The TSX 60 Index has surged 52% in the last 10 years, giving a 4.1% compounded annual return. The index barely beat inflation. One reason for the slow growth is the high composition of the energy and financial sectors on the TSX. The two tend to move in the opposite direction. You can invest in some dividend stocks that can beat the index and generate wealth in the long term by increasing your purchasing power.

Two cash-gushing dividend stocks that can beat the TSX

Whenever it comes to dividends, you often read about the big six banks, the telco trio, or REITs. However, some lesser-known small and mid-cap stocks are emerging as fast-growing dividend payers. These stocks carry some risk but can help you diversify your dividend portfolio and beat the TSX with their dividend growth.

Cogeco Communications

Cogeco Communications (TSX:CCA) is an internet services provider that also offers cable television, radio and television broadcasting, and telephony services in Ontario and Quebec, and in 11 states along the east coast of the United States. The company is investing in infrastructure as it expands into mobile services. Unlike the big three telcos that invest billions in 5G and mobile network infrastructure, Cogeco is relatively new in mobile connectivity.

This $2.2 billion market cap company has been growing its dividend at an average annual rate of 10% over the last 10 years. And despite such high growth, it is paying only 33% of its free cash flow as dividends, using 25% towards network expansion and some towards share buybacks.

The company managed to maintain a high dividend growth rate because of its 52%-plus adjusted earnings before interest, taxes, depreciation, and amortization (EBITDA). It expects to continue growing its dividend at this rate as it expands its infrastructure and adds more households. The major risk with Cogeco is its high leverage and 5.7% average cost of debt. However, no major maturities are due until 2029, giving the company time to expand and restructure its debt.

-*-

= REQUIRED ACTION 1 =
In the dividend article above, what share of its free cash flow does Cogeco Communications pay out as dividends?

Stored data entries
-*-

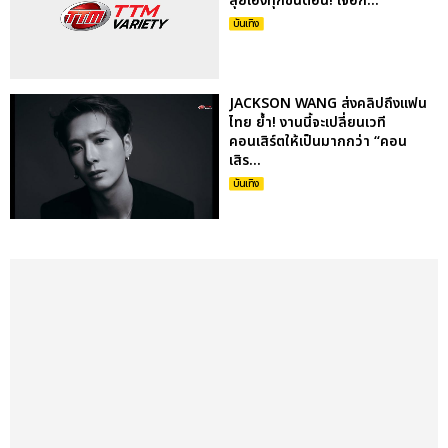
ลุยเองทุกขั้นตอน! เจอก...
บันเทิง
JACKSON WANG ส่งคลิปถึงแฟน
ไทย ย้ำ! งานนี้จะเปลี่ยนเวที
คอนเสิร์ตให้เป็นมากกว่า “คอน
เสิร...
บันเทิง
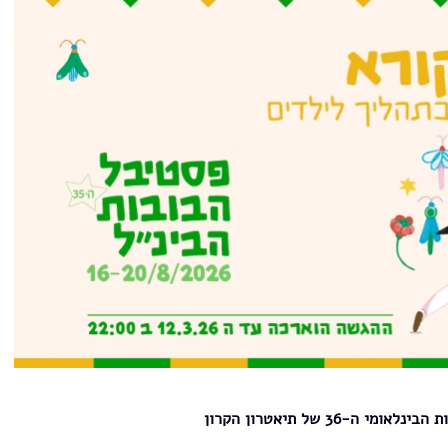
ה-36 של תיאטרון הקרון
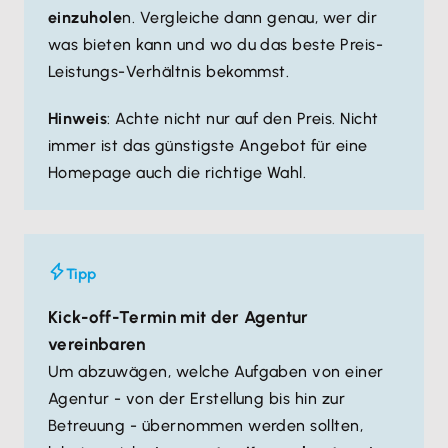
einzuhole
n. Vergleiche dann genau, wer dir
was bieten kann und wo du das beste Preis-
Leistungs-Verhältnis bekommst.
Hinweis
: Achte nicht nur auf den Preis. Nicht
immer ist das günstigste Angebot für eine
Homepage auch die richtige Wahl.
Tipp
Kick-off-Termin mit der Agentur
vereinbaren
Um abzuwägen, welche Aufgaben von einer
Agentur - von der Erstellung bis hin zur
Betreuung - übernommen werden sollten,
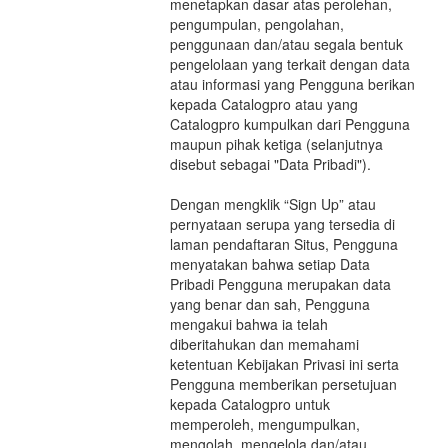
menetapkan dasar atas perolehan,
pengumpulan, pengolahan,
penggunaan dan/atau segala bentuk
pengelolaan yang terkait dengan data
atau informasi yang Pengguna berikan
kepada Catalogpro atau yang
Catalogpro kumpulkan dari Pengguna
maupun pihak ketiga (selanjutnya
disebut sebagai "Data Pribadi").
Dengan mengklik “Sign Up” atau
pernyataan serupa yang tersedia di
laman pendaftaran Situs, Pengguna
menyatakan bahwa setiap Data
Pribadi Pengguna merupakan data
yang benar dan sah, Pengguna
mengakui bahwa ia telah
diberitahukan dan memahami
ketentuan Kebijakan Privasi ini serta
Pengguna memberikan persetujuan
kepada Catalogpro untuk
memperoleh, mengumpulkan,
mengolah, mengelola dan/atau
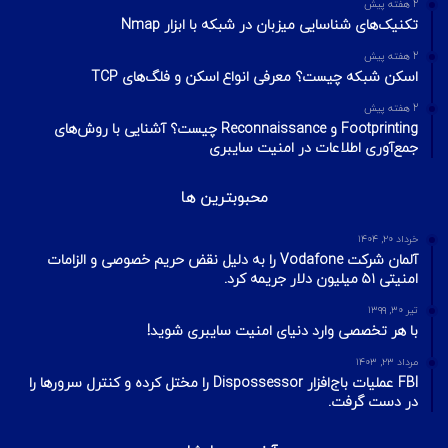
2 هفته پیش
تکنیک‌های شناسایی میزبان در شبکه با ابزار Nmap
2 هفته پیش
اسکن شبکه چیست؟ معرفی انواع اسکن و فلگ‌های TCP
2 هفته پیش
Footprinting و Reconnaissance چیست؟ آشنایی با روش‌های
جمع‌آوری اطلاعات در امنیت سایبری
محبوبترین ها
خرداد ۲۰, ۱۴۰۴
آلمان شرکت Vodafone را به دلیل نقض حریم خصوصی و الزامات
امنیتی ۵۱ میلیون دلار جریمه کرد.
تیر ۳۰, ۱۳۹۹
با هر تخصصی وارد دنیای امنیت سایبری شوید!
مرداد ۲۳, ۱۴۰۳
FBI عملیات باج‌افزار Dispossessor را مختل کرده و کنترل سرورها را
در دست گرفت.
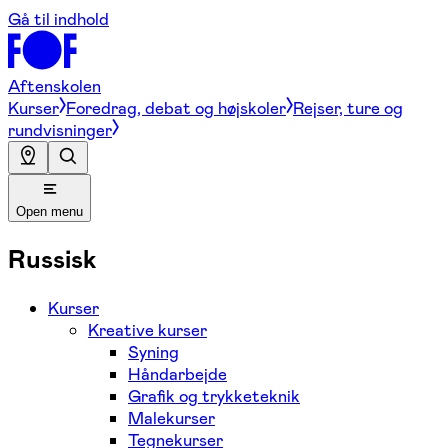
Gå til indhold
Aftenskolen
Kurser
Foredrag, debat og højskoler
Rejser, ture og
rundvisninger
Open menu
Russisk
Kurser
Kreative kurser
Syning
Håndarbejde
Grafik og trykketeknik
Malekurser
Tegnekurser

-*-

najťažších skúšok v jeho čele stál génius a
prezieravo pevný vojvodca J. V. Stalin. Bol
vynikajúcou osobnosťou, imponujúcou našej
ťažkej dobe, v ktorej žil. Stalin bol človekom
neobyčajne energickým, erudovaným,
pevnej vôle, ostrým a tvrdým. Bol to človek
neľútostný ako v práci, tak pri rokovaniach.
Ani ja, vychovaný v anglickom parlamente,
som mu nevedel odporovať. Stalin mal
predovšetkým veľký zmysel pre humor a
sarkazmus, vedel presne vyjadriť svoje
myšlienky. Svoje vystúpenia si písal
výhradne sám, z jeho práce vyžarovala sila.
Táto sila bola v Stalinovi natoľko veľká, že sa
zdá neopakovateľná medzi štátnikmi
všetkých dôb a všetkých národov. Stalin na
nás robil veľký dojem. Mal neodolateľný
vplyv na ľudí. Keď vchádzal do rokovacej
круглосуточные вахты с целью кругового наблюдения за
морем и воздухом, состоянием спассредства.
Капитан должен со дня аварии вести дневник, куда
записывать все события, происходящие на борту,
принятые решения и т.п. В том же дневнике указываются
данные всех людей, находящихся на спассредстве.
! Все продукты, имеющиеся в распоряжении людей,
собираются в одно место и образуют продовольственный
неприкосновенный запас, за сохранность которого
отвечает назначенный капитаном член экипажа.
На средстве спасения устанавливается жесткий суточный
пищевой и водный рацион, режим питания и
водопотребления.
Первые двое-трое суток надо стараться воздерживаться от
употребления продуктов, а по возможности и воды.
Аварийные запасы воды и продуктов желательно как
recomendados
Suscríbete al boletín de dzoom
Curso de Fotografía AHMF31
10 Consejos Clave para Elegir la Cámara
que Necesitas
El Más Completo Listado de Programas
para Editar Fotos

-*-

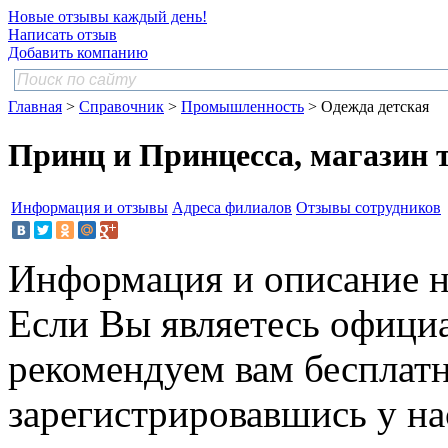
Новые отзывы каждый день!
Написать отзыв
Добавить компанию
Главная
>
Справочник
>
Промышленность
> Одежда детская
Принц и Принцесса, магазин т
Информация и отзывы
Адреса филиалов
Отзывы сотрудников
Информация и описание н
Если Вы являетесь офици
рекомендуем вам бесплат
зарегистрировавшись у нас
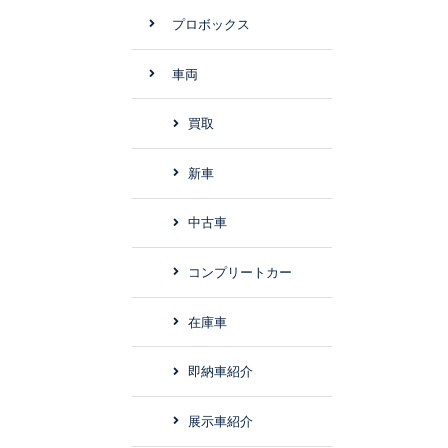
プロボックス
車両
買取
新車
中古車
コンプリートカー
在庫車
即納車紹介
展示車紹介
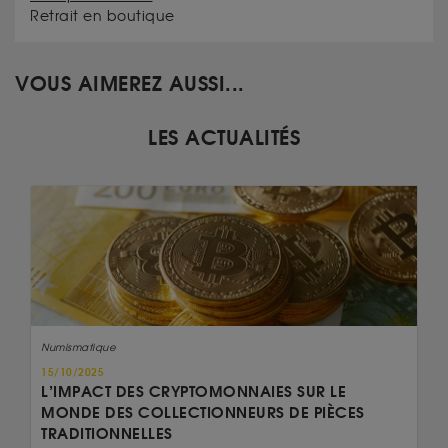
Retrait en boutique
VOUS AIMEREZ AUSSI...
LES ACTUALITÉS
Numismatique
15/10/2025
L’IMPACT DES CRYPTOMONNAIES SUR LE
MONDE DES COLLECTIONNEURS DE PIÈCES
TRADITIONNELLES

-*-

= REQUIRED ACTION 2 =
Report every row that contains the string "veľký".

= WRITTEN RESPONSE 1 =
33%

= WRITTEN RESPONSE 2 =
predovšetkým veľký zmysel pre humor a
nás robil veľký dojem. Mal neodolateľný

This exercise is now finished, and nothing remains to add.